++++ Study material

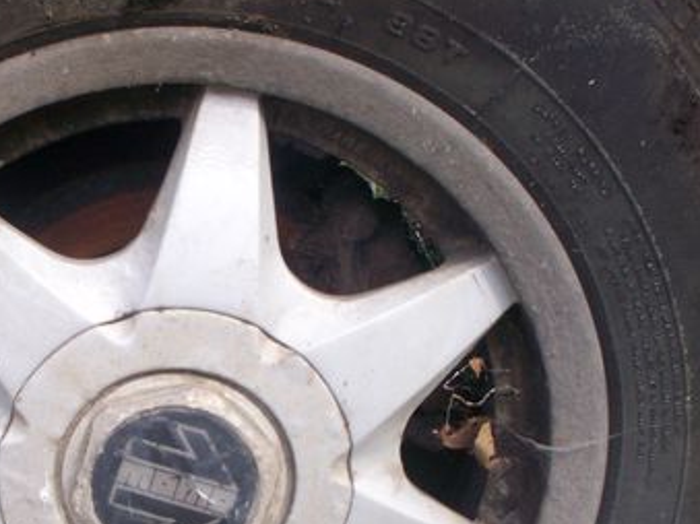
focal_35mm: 68
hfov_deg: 28.2
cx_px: 176
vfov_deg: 21.3
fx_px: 1375
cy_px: 435
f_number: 4.5
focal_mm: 6
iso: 100
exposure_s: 1/149
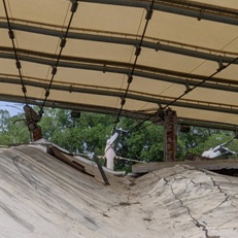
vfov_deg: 34.7
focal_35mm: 49
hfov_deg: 34.3
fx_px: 381
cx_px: 73
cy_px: 129
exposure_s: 1/1185
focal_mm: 2.22
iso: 33
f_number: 2.2
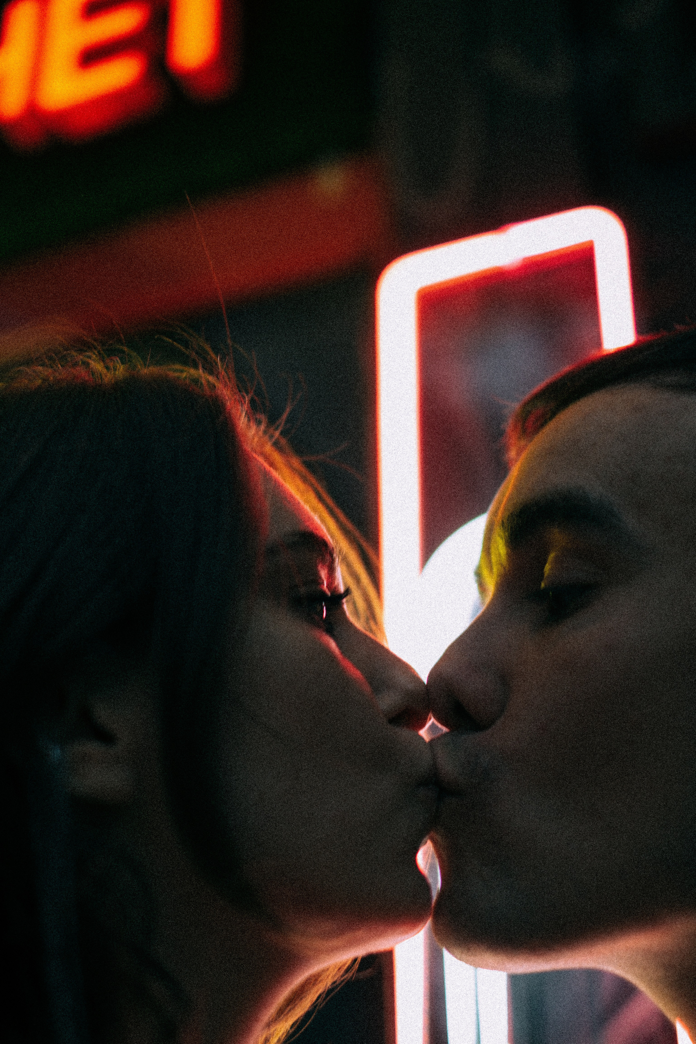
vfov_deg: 37.5
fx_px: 1537
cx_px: 348
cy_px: 522
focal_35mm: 53
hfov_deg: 25.5
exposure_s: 1/125
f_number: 1.4
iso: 200
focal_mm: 35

++++++++

> _Task description_: Each line above has to be returned exactly. Drop the pictures.

> _Solution below_:
focal_35mm: 68
hfov_deg: 28.2
cx_px: 176
vfov_deg: 21.3
fx_px: 1375
cy_px: 435
f_number: 4.5
focal_mm: 6
iso: 100
exposure_s: 1/149
vfov_deg: 34.7
focal_35mm: 49
hfov_deg: 34.3
fx_px: 381
cx_px: 73
cy_px: 129
exposure_s: 1/1185
focal_mm: 2.22
iso: 33
f_number: 2.2
vfov_deg: 37.5
fx_px: 1537
cx_px: 348
cy_px: 522
focal_35mm: 53
hfov_deg: 25.5
exposure_s: 1/125
f_number: 1.4
iso: 200
focal_mm: 35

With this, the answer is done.